Erv Kopp wants to be involved in his son’s life.
“Many kids’ parents aren’t involved,” Kopp said. “I like being involved.”
One way to accomplish this goal was to become active in the CMS PAC. Kopp’s son, Sterling, is a seventh grader.
The PAC was looking for an additional fundraiser and Kopp stepped up to start a concession stand. With the help of another PAC member, they piloted the idea for part of last year and decided to expand the concessions to CMS sporting events this year. As a result, the PAC made more than $4,000 off concession stand sales.
For his efforts, Kopp is this year’s School Bell winner. The School Bell award is given to someone in the community for his or her service to the youth of Columbus Public Schools.

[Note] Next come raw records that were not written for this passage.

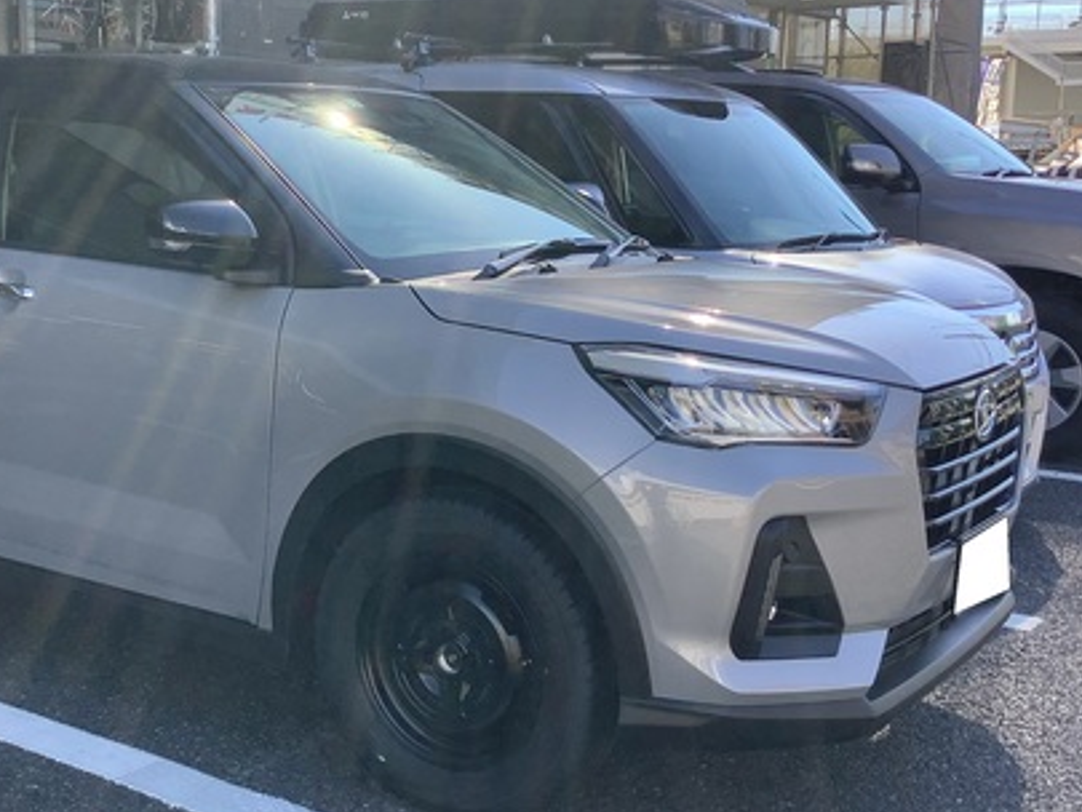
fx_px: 1532
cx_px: 347
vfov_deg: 29.7
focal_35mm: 49
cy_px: 427
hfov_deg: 38.4
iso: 25
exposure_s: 1/241
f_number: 2.4
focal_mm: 3.3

“It takes a great deal of time to ensure that the concession stand is fully stocked with candy, popcorn, and drinks,” CMS Principal Amy Haynes said. “Erv has donated his time to purchase supplies and work the stand. Erv has been a constant throughout each sport season at our concession stand.”

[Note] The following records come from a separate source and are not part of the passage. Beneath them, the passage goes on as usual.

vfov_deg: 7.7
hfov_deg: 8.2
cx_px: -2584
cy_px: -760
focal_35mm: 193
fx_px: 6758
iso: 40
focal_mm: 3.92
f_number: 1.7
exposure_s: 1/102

Although time consuming, Kopp enjoys helping.
“My schedule has been pretty flexible and it has worked out. I kind of have fun doing it,” he said.
Kopp said the key to a successful concession stand is popcorn and also being located where people enter the event.

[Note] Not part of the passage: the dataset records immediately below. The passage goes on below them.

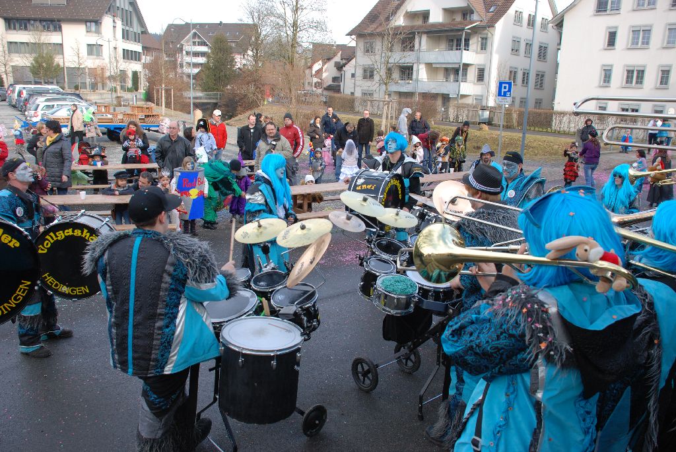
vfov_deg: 48.0
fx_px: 507
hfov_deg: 67.3
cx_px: 338
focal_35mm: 27
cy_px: 226
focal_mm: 18
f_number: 5.6
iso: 180
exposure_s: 1/125
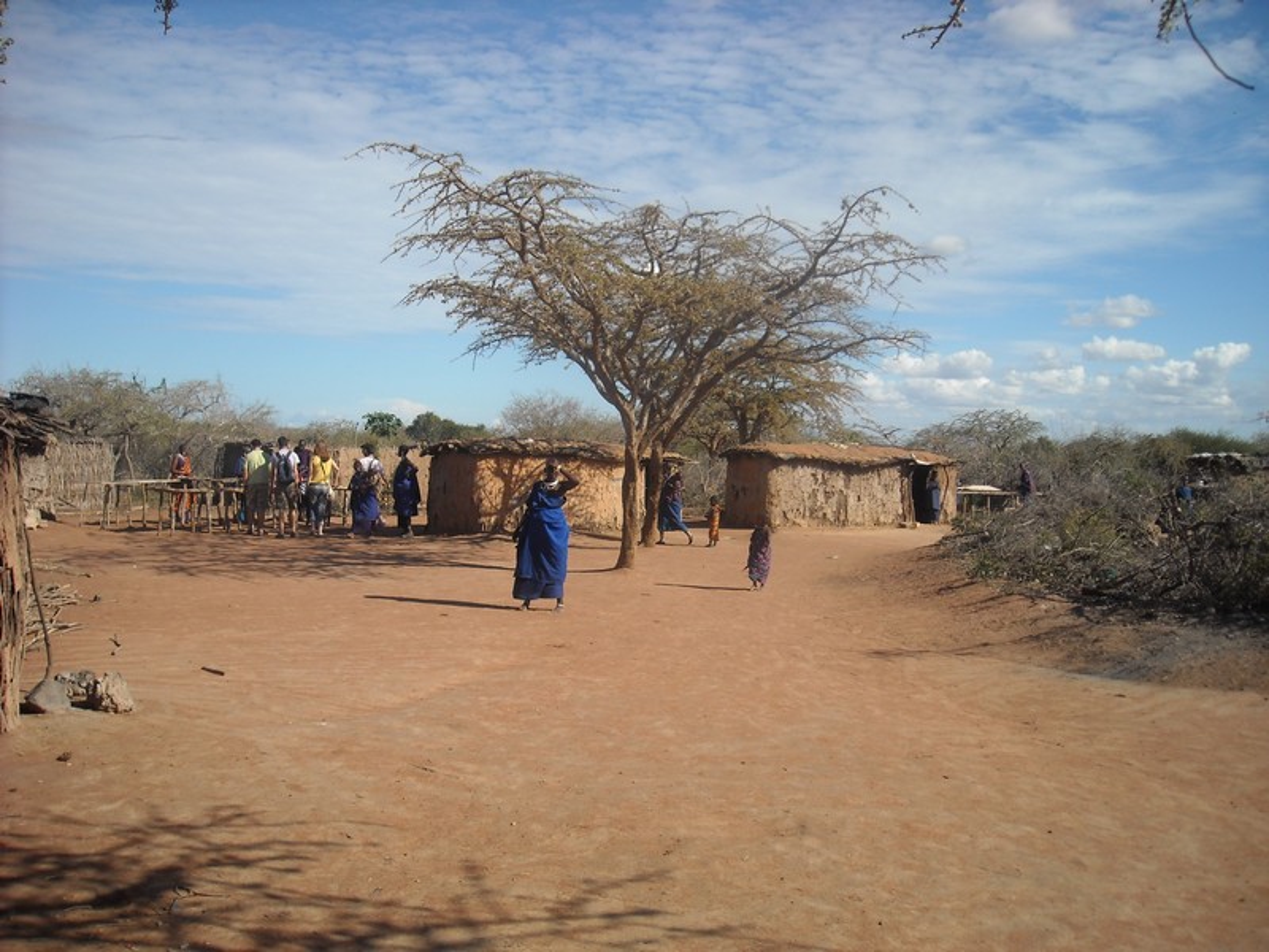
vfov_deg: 40.7
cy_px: 476
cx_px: 634
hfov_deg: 52.6
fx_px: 1283
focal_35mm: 35
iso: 64
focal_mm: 5.7
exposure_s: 1/353
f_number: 5.6
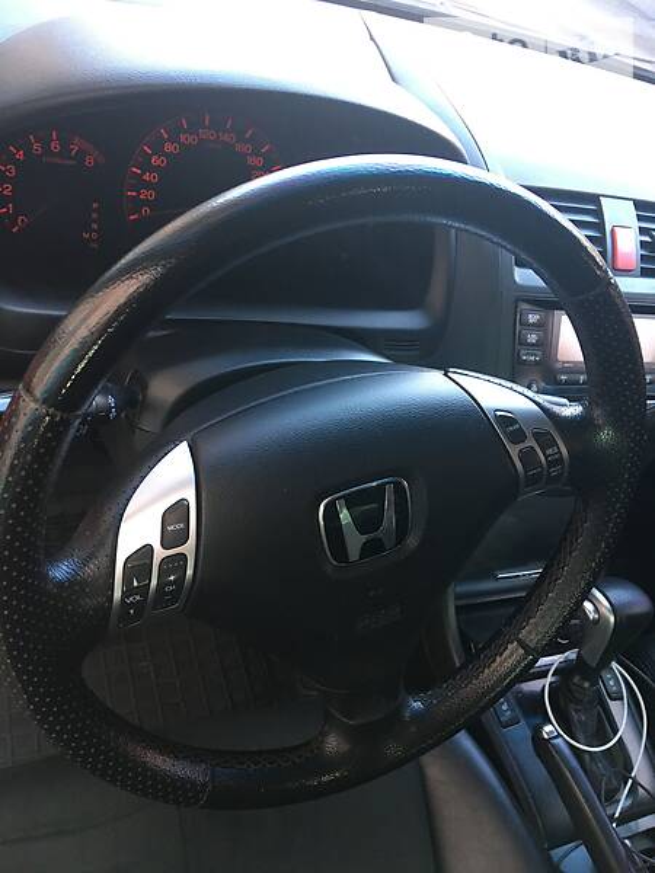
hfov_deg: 48.2
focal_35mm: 29
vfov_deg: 61.7
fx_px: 732
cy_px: 436
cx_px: 328
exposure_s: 1/17
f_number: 2.2
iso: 100
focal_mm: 4.2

“When you walk in, you can smell the popcorn, and who can resist that?” he said. “We sold 200 bags of popcorn at one event.”
Student volunteers make running the stand easier. The CMS Student Council has been very involved with helping.
“It is nice because I can make popcorn, and they can man the table up front,” Kopp said about the student helpers. “My son also helps when he is not in sports.”
How to decide what to purchase can be challenging. He said they went off the best sellers from last year and expanded based on students’ requests. The best overall seller is AirHeads.
The money raised by the PAC goes towards providing scholarships for students to attend academic camps, scholarships to take dual credit courses when in high school, school field trips, student activity nights and help with other teacher requests.
Kopp finds the lack of involvement surprising.
“I would hope that more people would be interested in what is going on at school,” he said. “If I want to have any say or input, I feel I should be a part of the whole process.”
In addition to the PAC, Kopp is also involved with Boy Scout Troop 406 and severed as a football and basketball coach.